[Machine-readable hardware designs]

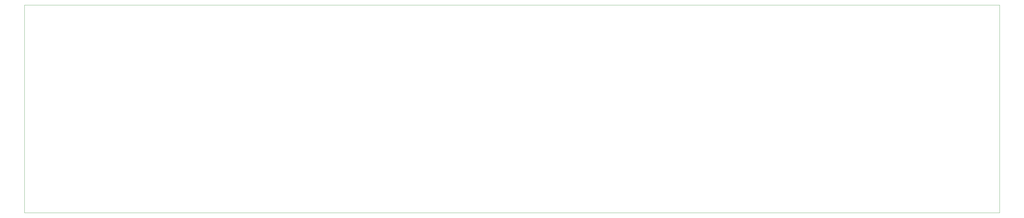
<source format=gbr>
%TF.GenerationSoftware,KiCad,Pcbnew,9.0.1*%
%TF.CreationDate,2025-04-04T16:59:33+13:00*%
%TF.ProjectId,Auckland-LED-Train-Map,4175636b-6c61-46e6-942d-4c45442d5472,rev?*%
%TF.SameCoordinates,Original*%
%TF.FileFunction,Profile,NP*%
%FSLAX46Y46*%
G04 Gerber Fmt 4.6, Leading zero omitted, Abs format (unit mm)*
G04 Created by KiCad (PCBNEW 9.0.1) date 2025-04-04 16:59:33*
%MOMM*%
%LPD*%
G01*
G04 APERTURE LIST*
%TA.AperFunction,Profile*%
%ADD10C,0.050000*%
%TD*%
G04 APERTURE END LIST*
D10*
X-18000000Y38000000D02*
X309800000Y38000000D01*
X309800000Y-31900000D01*
X-18000000Y-31900000D01*
X-18000000Y38000000D01*
M02*

</source>
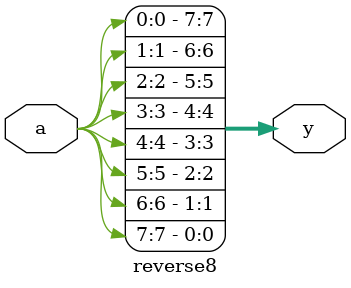
<source format=v>
`timescale 1ns / 1ps

module reverse8(
    input [7:0] a,
    output [7:0] y
    );

	assign y = {a[0], a[1], a[2], a[3], a[4], a[5], a[6], a[7]};

endmodule

</source>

■ Try it
The expected answer is every line in the data above that carries the string "Profile".

■ Solution to this problem
%TF.FileFunction,Profile,NP*%
%TA.AperFunction,Profile*%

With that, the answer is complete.